• **ENTRIES PROVIDED**:
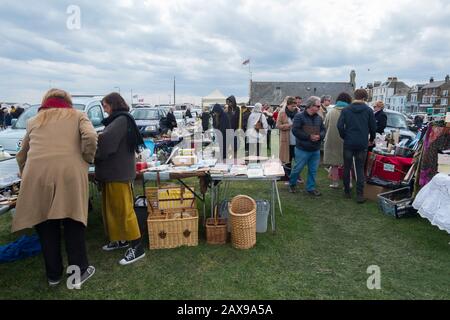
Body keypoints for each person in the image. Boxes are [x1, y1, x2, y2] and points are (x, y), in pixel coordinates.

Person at [12, 88, 98, 288]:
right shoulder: (78, 115)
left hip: (37, 177)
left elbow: (21, 155)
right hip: (69, 175)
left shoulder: (34, 121)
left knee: (46, 226)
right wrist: (86, 158)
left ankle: (54, 276)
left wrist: (25, 174)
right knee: (73, 222)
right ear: (67, 101)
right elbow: (91, 137)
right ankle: (79, 273)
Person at [95, 92, 146, 265]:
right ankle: (121, 239)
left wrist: (92, 148)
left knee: (124, 211)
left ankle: (137, 246)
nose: (105, 110)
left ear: (114, 104)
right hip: (113, 172)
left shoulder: (121, 120)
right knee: (113, 209)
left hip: (118, 173)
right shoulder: (118, 120)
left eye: (106, 106)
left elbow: (106, 143)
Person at [337, 89, 376, 203]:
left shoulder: (346, 109)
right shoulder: (369, 110)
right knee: (359, 168)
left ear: (355, 96)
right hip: (362, 143)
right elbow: (373, 127)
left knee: (347, 167)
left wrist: (345, 136)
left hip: (349, 142)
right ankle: (359, 194)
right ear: (364, 98)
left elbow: (339, 126)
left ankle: (347, 192)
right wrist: (372, 139)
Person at [289, 96, 325, 195]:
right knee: (297, 169)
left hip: (315, 149)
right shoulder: (299, 116)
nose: (319, 108)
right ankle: (292, 184)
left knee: (313, 170)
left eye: (319, 106)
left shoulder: (319, 118)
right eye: (317, 106)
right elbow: (295, 130)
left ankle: (311, 188)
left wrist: (320, 136)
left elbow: (323, 130)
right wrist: (309, 137)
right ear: (310, 105)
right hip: (302, 149)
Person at [324, 92, 352, 189]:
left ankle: (335, 183)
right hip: (347, 140)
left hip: (332, 139)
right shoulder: (350, 111)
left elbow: (326, 125)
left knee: (334, 163)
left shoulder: (331, 111)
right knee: (347, 164)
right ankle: (348, 183)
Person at [276, 96, 298, 167]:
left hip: (296, 141)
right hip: (286, 141)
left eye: (295, 106)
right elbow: (278, 125)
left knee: (298, 161)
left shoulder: (298, 112)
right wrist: (289, 125)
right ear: (288, 105)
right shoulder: (282, 113)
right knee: (286, 160)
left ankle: (296, 176)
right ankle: (286, 176)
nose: (294, 107)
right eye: (292, 106)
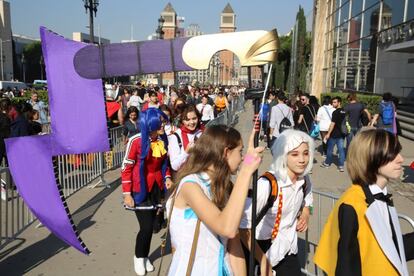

• **ABOUT THIS EXERCISE**: Set down every entry above exactly as written. Leave out all pictures.

• **EXPECTED OUTPUT**:
Body keypoints for each person in the image. Boxes are [x1, y1, x2, y2] and points are (x, y), in pixel coordinates.

Person at [12, 88, 98, 288]:
right shoulder: (78, 115)
left hip: (37, 177)
left elbow: (21, 155)
right hip: (69, 175)
left shoulder: (34, 121)
left knee: (46, 226)
right wrist: (86, 158)
left ankle: (54, 276)
left wrist: (25, 174)
right knee: (73, 222)
right ear: (67, 101)
right elbow: (91, 137)
right ankle: (79, 273)
Person at [95, 92, 146, 265]:
right ankle: (121, 239)
left wrist: (92, 148)
left knee: (124, 211)
left ankle: (137, 246)
nose: (105, 110)
left ear: (114, 104)
right hip: (113, 172)
left shoulder: (121, 120)
right knee: (113, 209)
left hip: (118, 173)
right shoulder: (118, 120)
left eye: (106, 106)
left elbow: (106, 143)
Person at [337, 89, 376, 203]:
left shoulder: (346, 109)
right shoulder: (369, 110)
right knee: (359, 168)
left ear: (355, 96)
right hip: (362, 143)
right elbow: (373, 127)
left knee: (347, 167)
left wrist: (345, 136)
left hip: (349, 142)
right ankle: (359, 194)
right ear: (364, 98)
left elbow: (339, 126)
left ankle: (347, 192)
right wrist: (372, 139)
Person at [289, 96, 325, 195]:
right knee: (297, 169)
left hip: (315, 149)
right shoulder: (299, 116)
nose: (319, 108)
right ankle: (292, 184)
left knee: (313, 170)
left eye: (319, 106)
left shoulder: (319, 118)
right eye: (317, 106)
right elbow: (295, 130)
left ankle: (311, 188)
left wrist: (320, 136)
left elbow: (323, 130)
right wrist: (309, 137)
right ear: (310, 105)
right hip: (302, 149)
Person at [324, 92, 352, 189]:
left ankle: (335, 183)
right hip: (347, 140)
left hip: (332, 139)
right shoulder: (350, 111)
left elbow: (326, 125)
left knee: (334, 163)
left shoulder: (331, 111)
right knee: (347, 164)
right ankle: (348, 183)
Person at [276, 96, 298, 167]:
left hip: (296, 141)
right hip: (286, 141)
left eye: (295, 106)
right elbow: (278, 125)
left knee: (298, 161)
left shoulder: (298, 112)
right wrist: (289, 125)
right ear: (288, 105)
right shoulder: (282, 113)
right knee: (286, 160)
left ankle: (296, 176)
right ankle: (286, 176)
nose: (294, 107)
right eye: (292, 106)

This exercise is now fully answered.